:: Task to carry out ::
All of the data below should be printed again word for word, pictures excluded.

:: Input for this task ::
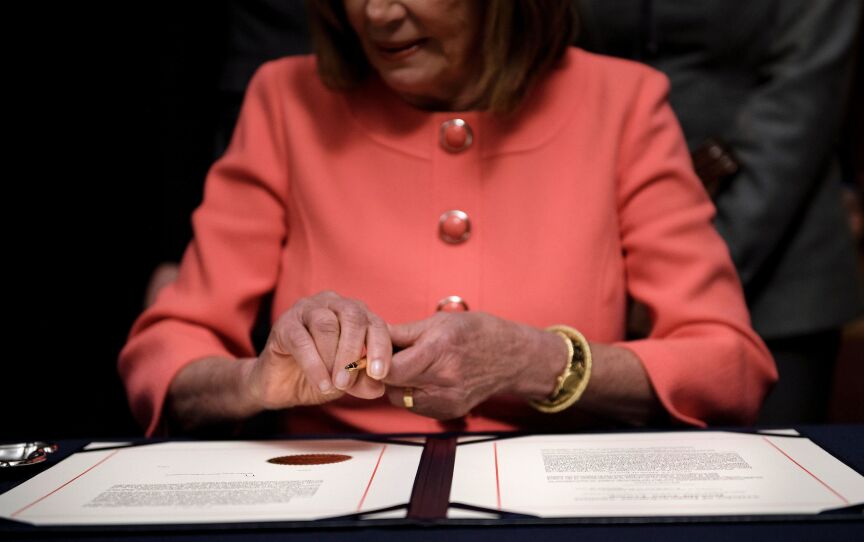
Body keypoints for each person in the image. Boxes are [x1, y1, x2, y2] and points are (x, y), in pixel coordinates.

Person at [119, 0, 777, 437]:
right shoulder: (284, 99)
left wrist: (541, 362)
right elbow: (170, 347)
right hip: (332, 507)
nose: (376, 12)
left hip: (557, 508)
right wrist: (253, 381)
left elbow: (729, 366)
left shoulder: (622, 101)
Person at [574, 0, 864, 424]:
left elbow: (802, 99)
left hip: (776, 255)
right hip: (595, 243)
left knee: (769, 476)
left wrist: (683, 264)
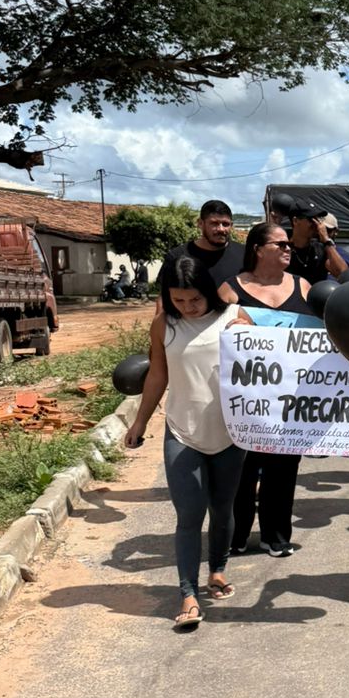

:: Finished exercise ::
Body keypoints for each person in the image. Boxes are [x1, y1, x2, y2] and points are (x, y), in pixel coordinates.

Person at [119, 0, 777, 437]:
right shoulder: (284, 99)
left wrist: (541, 362)
right elbow: (170, 347)
right hip: (332, 507)
nose: (376, 12)
left hip: (557, 508)
right wrist: (253, 381)
left elbow: (729, 366)
left shoulder: (622, 101)
Person at [574, 0, 864, 424]:
left elbow: (802, 99)
left hip: (776, 255)
right hip: (595, 243)
left knee: (769, 476)
left wrist: (683, 264)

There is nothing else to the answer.